Dentro questo vuoto di potere effettivo, la politica locale tende a concentrarsi su ciò che resta controllabile. Le nomine diventano così il terreno privilegiato del conflitto e della visibilità. È qui che si accendono le appartenenze, che il dibattito sembra animarsi. Ma questa centralità delle nomine segnala un limite strutturale: figure intermedie e tecnici della politica, forti di rendite di posizione costruite nel tempo, utilizzano spesso il proprio ruolo non per incidere sui flussi decisionali, ma per moltiplicare incarichi e presenze in un sistema che ha smesso di governare le variabili decisive.
Il paradosso è che Siena dispone ancora di un capitale simbolico straordinario. Ma nelle reti contemporanee il capitale simbolico produce potere solo se è tradotto in capacità di connessione, influenza, programmazione. Se resta chiuso nella celebrazione dell’identità, si trasforma in folklore.
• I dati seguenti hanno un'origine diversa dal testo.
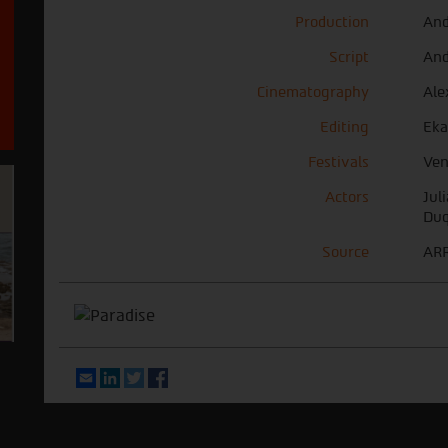
Production
And
Script
And
Cinematography
Ale
Editing
Eka
Festivals
Ven
Actors
Jul
Duq
Source
ARR
Email
LinkedIn
Twitter
Facebook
E il folklore, nei flussi globali, non genera potere: genera consumo episodico.
Qui torna utile la frattura descritta da Manuel Castells: da un lato élite mobili e connesse, capaci di muoversi nei flussi che attraversano le reti globali; dall’altro comunità territoriali che subiscono le conseguenze delle decisioni senza poterle realmente contendere. La politica cittadina continua a discutere di assetti urbani, eventi, gestione ordinaria, mentre le scelte che orientano sviluppo, investimenti e reputazione scorrono lungo circuiti che non passano dal dibattito democratico locale.
Siena non è in difficoltà perché ha perso identità. È in difficoltà perché ha perso peso nei flussi che contano. E non si esce da questa condizione con il marketing territoriale o con l’ennesimo evento, ma ricostruendo capacità di posizionamento: sapere quali flussi attraversano le reti decisive, chi li governa e come incidere su di essi.
Questo implica un rovesciamento della domanda politica. Non più: come valorizziamo Siena?
Ma: quali flussi vogliamo governare dentro le reti, e quali siamo disposti solo a subire?
Finanza pubblica, ricerca, sanità, cultura, energia, turismo: ogni ambito è organizzato come una rete attraversata da flussi. O si diventa nodi attivi, capaci di orientarli, oppure si resta territori attraversati. La vera sfida per Siena non è difendere i luoghi, ma tornare a contare nei flussi che scorrono nelle reti. Senza questo salto, la città rischia di restare perfettamente conservata, perfettamente raccontata e progressivamente irrilevante.